Beside technological progress, Ferguson sees the voyages of discovery as a direct result of this competition:
“The spice route’s lucrative final leg heading into Europe was tightly controlled by the Mamluks of Egypt and the Venetians. The Portuguese realized that if they could find an alternative route, (…) then this business could be theirs.“
The Voyages, in turn, accelerated Europe’s growth. The New World offered new nutrients. Partly in the form of new crops, such as the potatoes, partly by offering room. Room for an enormous expansion of that old Meditteranean cash crop: sugar. Room for unwanted population to migrate to. Room to fish, importantly but oft forgotten: the waters of the Eastern Seaboard offered plenty of cod and herring.

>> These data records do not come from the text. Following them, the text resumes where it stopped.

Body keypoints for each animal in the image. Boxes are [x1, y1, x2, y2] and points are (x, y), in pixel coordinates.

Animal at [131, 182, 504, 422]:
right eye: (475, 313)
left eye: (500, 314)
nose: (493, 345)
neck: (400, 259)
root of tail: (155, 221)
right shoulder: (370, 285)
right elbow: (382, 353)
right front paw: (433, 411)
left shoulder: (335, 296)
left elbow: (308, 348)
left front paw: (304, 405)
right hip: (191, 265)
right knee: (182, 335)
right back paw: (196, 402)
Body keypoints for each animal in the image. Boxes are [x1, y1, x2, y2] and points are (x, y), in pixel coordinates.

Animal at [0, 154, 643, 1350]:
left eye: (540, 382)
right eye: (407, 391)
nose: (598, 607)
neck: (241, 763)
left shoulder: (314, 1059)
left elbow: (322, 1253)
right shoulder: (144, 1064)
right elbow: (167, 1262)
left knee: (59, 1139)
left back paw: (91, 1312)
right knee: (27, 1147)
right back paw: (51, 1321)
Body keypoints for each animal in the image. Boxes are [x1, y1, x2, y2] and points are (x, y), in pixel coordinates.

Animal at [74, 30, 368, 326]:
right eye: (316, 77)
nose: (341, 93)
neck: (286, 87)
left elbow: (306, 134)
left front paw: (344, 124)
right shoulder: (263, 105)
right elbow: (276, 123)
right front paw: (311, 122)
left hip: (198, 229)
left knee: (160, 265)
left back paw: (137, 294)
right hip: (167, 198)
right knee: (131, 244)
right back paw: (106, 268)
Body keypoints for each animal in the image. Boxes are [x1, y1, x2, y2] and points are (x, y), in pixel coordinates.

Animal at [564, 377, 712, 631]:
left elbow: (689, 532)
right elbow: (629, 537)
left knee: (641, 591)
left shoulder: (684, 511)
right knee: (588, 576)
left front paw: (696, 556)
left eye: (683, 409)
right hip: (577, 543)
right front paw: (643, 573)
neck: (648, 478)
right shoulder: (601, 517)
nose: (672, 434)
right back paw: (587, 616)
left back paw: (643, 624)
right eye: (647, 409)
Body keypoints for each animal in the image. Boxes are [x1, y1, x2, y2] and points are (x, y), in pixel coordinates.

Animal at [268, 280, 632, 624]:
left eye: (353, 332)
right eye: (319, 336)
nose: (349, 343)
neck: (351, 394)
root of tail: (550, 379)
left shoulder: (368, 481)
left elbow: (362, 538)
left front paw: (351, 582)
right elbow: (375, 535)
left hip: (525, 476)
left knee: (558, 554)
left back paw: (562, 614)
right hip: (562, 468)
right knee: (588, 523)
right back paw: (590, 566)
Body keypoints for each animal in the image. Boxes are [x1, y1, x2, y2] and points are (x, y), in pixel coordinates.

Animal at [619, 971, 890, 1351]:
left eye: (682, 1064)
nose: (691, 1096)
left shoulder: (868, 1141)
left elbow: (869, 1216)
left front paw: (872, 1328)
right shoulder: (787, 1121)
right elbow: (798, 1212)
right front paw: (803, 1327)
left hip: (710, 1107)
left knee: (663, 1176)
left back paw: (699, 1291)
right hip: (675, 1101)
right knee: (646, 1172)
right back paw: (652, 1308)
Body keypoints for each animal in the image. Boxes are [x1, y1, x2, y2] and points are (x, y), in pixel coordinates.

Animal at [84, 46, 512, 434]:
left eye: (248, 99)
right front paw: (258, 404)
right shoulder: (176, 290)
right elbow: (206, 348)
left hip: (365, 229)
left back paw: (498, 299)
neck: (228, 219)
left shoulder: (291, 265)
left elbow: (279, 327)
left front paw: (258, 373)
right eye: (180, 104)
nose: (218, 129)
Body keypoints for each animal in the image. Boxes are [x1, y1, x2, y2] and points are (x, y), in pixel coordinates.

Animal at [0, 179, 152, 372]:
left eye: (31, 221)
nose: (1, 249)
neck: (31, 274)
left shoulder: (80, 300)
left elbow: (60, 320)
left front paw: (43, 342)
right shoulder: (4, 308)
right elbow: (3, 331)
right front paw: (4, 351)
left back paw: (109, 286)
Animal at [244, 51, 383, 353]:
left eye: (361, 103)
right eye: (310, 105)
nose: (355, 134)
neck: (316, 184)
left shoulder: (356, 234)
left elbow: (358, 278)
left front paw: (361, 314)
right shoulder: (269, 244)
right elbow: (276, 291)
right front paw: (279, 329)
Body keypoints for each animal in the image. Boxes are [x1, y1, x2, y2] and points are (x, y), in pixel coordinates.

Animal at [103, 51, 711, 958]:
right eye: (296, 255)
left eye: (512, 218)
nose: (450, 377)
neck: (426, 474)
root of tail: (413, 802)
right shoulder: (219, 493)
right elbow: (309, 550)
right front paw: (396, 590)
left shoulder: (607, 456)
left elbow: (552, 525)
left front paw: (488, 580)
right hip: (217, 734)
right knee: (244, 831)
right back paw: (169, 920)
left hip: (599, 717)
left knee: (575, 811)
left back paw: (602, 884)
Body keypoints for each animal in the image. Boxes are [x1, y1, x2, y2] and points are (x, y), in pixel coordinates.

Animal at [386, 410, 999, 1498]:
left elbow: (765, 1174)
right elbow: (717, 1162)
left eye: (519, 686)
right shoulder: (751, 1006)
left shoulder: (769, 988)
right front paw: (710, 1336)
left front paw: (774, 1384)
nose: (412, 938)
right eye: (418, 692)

“Over time, the effect was to raise productivity, incomes, nutrition and even height. (…) This nutritional divergence explains the marked gap in stature that developed after 1600. The average height of English convicts in the eighteenth century was 5 feet 7 inches. The average height of Japanese soldiers in the same period was just 5 feet 2½ inches. When East met West by that time, they could no longer look one another straight in the eye.“
If the gap is now closing, it is because Asia – in this particular instance China – has embraced “competition, companies, markets, trade.” Under Deng Xiaoping China has opened its doors to trade with the rest of the world. Ferguson ends by concluding that Westerners’ domination of Resterners was the result of the “dynamic effect of competition in Western Europe – and the retarding effect of political monopoly in East Asia.”
But if that is true, hasn’t East met West by playing the same game?